四
「不思議ね」
クラスメートの親たちは、幼い二人の手のひらを見る度にそう口にした。来年には小学校に上がる男の子と女の子の左の手のひら、正確には薬指の付け根には、ホクロがあった。それは一つのスイカの種を横半分に切ったような形で、それぞれが右側、左側と分かった。
「二人とも、おばあちゃんがお迎えに来たわよ」
先生の声で振り返ると、白く固い髪を無造作に後ろで一本に束ね、小さな背中をエビのように丸めた老婆が立っていた。
「身寄り、おばあちゃん一人なんでしょ?」
「おばあちゃんって言ったって… 曾おばあちゃんじゃない?あの年で、大変よね」
「でも、二人のあのホクロ…」
「迷信よ」
「そうは思うけど…」
「じゃあ、何処かに『抜け殻』があるってことよ?ここが田舎って言ったって、そんなのがあったら騒ぎになるし、人一人が居なくなるんだから、すぐに分かるわよ」
「でもでも、昨日テレビで行方不明者の特集、やっていたじゃない?」
「見たけれど、ここら辺りの人は居なかったわよ?」
そんな母親たちの会話は聞こえないのか、老婆はただ大人しく帰りの支度をする幼子達を見ていた。
さようなら。と言って、先生や母親たちの前を通っていく三人。
「宝物は、しまっておくの」
すれ違いざま、女の子が小さく呟いた。それは、母親たちの耳に届くには十分だったのか、皆ビクッとした。
■
宝物は、誰にも見せない。『抜け殻』は宝物。
家の一番奥、古い日本家屋には似つかわしくない洋風の部屋で、今日も二人の帰りを静かに待っていた。少し大きなクローゼットを開けると、壁に女が寄りかかっていた。その体は水分を失い、澱んだ皮膚は骨に張り付き、ミイラのように干からびていた。項垂れた頭から生えている色素の薄いボブの髪だけが、今だに鮮やかな色を保っていた。
そんな『抜け殻』の腹からへその緒のような茎が伸び、途中で二股に別れ、大きなスイカの皮につながっていた。

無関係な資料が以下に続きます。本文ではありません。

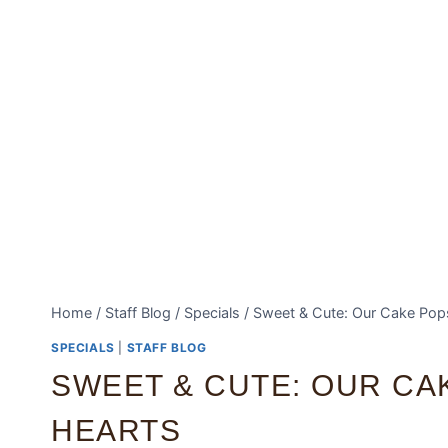
Home
/
Staff Blog
/
Specials
/
Sweet & Cute: Our Cake Pops
SPECIALS
|
STAFF BLOG
SWEET & CUTE: OUR CA
HEARTS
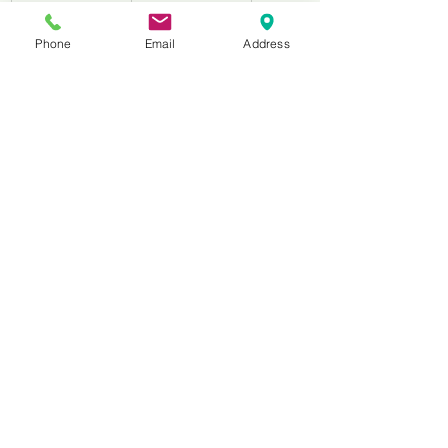
WCDB0650
6’’
152.4
Phone
Email
Address
WCDB0700
7’’
178.5
WCDB0800
8’’
203.2
WCDB0900
9’’
229
WCDB1000
10’’
254
WCDB1200
12’’
305
WCDB1400
14’’
356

闇雲に素手で割ったようなスイカの皮も水分を失い、中の果肉は皮に薄っすらとへばり付いているだけだった。種はない。
「ただいま」
スイカは、自分と男の子のベッドだった。女は…
「奈美ちゃん、おばあちゃんがスイカ切ってくれたよ~。早くおいで~」
遠くから女の子を呼ぶ声に『抜け殻』の手が微かに動いた。
「は~い。今行く~」
返事をしながら、女の子はクローゼットを閉めた。